- Claire meets Luke Cage, from Luke Cage, Hero for Hire #2 (August 1972)

Publication information
- Publisher: Marvel Comics
- First appearance: Luke Cage, Hero for Hire #2 (August 1972)
- Created by: Archie Goodwin George Tuska

In-story information
- Team affiliations: Heroes for Hire
- Supporting character of: Luke Cage
- Abilities: Doctor

= Claire Temple =

Marvel Comics fictional character

Claire Temple is a character appearing in American comic books published by Marvel Comics. She is a medical doctor primarily affiliated with the superhero Luke Cage and is one of his early love interests.

Starting in 2015, a version of the character, portrayed by Rosario Dawson, has appeared in multiple episodes of the Marvel Cinematic Universe streaming television series, such as the first two seasons of Daredevil, an episode of the first season of Jessica Jones, Luke Cage, the first season of Iron Fist and The Defenders. She is a composite of the comic book version of Temple and the comic book character Night Nurse (aka Linda Carter).

==Publication history==
Claire Temple first appeared in Luke Cage, Hero for Hire #2 and was created by Archie Goodwin and George Tuska.

==Fictional character biography==
===Luke Cage===
Luke Cage meets Dr. Claire Temple, who works with Dr. Noah Burstein at his 42nd Street storefront clinic. Cage has been shot by hitmen sent by the criminal Diamondback, and Claire is surprised to find him only bruised by the bullets. She is subsequently kidnapped by Diamondback, who Cage discovers is his old friend Willis Stryker, the man who had framed Cage for the crime that sent him to prison. Cage frees Claire, but Diamondback is killed by one of his own weapons. Claire corroborates Cage's story with the police, and the two become romantically involved. As Claire and Cage continue dating, Dr. Burstein—who is partially responsible for giving Cage his powers—hides from Claire and Daily Bugle reporter Phil Fox that Cage had escaped from prison. Having discovered Cage's secret but unable to publish it, Fox works with Cage's prison guard nemesis Billy Bob Rackham to get revenge on Cage by kidnapping Claire. They kidnap the wrong woman, Fox is killed and the police find Claire holding the murder weapon. Rackham is revealed as the murderer, exonerating Claire, who is reunited with Cage.

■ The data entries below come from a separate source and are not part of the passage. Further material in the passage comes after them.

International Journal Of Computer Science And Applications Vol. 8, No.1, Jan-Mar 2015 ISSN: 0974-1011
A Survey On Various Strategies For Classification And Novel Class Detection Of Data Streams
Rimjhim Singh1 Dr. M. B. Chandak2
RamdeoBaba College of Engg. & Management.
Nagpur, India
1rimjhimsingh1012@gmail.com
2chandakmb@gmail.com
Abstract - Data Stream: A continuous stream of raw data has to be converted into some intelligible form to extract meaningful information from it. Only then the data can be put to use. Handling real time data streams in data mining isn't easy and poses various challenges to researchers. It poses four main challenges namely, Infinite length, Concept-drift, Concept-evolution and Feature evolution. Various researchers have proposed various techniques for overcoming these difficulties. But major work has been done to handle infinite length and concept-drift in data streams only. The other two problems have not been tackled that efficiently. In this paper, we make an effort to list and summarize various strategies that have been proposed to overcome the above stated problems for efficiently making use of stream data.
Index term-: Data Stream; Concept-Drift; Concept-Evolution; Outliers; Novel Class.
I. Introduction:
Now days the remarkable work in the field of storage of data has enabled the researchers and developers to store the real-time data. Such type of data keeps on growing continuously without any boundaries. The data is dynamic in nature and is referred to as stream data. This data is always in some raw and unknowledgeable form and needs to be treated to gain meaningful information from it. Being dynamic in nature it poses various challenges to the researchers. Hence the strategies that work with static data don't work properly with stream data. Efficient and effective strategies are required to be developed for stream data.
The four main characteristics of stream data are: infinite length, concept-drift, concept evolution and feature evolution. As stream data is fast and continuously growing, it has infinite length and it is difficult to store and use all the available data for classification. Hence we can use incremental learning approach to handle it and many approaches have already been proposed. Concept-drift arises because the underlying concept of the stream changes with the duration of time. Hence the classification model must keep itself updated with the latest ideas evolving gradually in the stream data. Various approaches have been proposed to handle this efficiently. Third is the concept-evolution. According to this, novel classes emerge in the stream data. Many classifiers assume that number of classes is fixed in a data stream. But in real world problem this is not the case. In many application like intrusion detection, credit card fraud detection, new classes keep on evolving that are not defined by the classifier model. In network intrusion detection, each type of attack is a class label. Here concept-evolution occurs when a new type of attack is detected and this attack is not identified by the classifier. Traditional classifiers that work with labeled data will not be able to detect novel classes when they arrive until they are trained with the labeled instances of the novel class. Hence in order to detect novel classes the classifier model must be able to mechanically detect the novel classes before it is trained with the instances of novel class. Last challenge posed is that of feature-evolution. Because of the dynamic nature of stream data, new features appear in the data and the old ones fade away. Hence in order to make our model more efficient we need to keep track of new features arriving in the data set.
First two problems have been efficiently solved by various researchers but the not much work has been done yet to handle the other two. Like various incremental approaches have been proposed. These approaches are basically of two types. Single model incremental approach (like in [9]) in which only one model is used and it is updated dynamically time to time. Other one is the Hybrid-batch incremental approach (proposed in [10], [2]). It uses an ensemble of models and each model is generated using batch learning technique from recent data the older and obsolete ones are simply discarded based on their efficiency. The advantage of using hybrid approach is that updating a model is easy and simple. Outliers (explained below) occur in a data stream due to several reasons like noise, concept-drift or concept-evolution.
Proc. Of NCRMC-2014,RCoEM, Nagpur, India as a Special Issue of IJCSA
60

In the now-retitled Luke Cage, Power Man #18 (April 1974), Cage mourns his ex-girlfriend Reva Connors, who had been killed because of his rivalry with Willis Stryker. Despite Cage's belief that everyone who gets close to him dies, he and Claire decide to stay together. The relationship continues for years, with Claire often in danger because of her connection to Cage. Cage is finally exonerated for the crime that originally put him in prison, but Claire can no longer handle him constantly being in danger, and they separate.

===Other appearances===
In All-New, All-Different Marvel, Claire is a doctor who specializes in dealing with super-powered humans and bionic implants. She first appears in December 2015 in Captain America: Sam Wilson #4, where she treats Captain America (Sam Wilson) when he is transformed into a werewolf by Karl Malus.

==In other media==

- Claire Temple, with elements of Night Nurse, appears in Marvel's Netflix television series, portrayed by Rosario Dawson. Introduced in Daredevil, Temple makes subsequent appearances in Jessica Jones, Luke Cage, Iron Fist, and The Defenders. A scene with Temple was filmed for Spider-Man: Brand New Day but was cut.
- Claire Temple appears as a playable character in Marvel Avengers Academy, voiced by Tiana Camacho.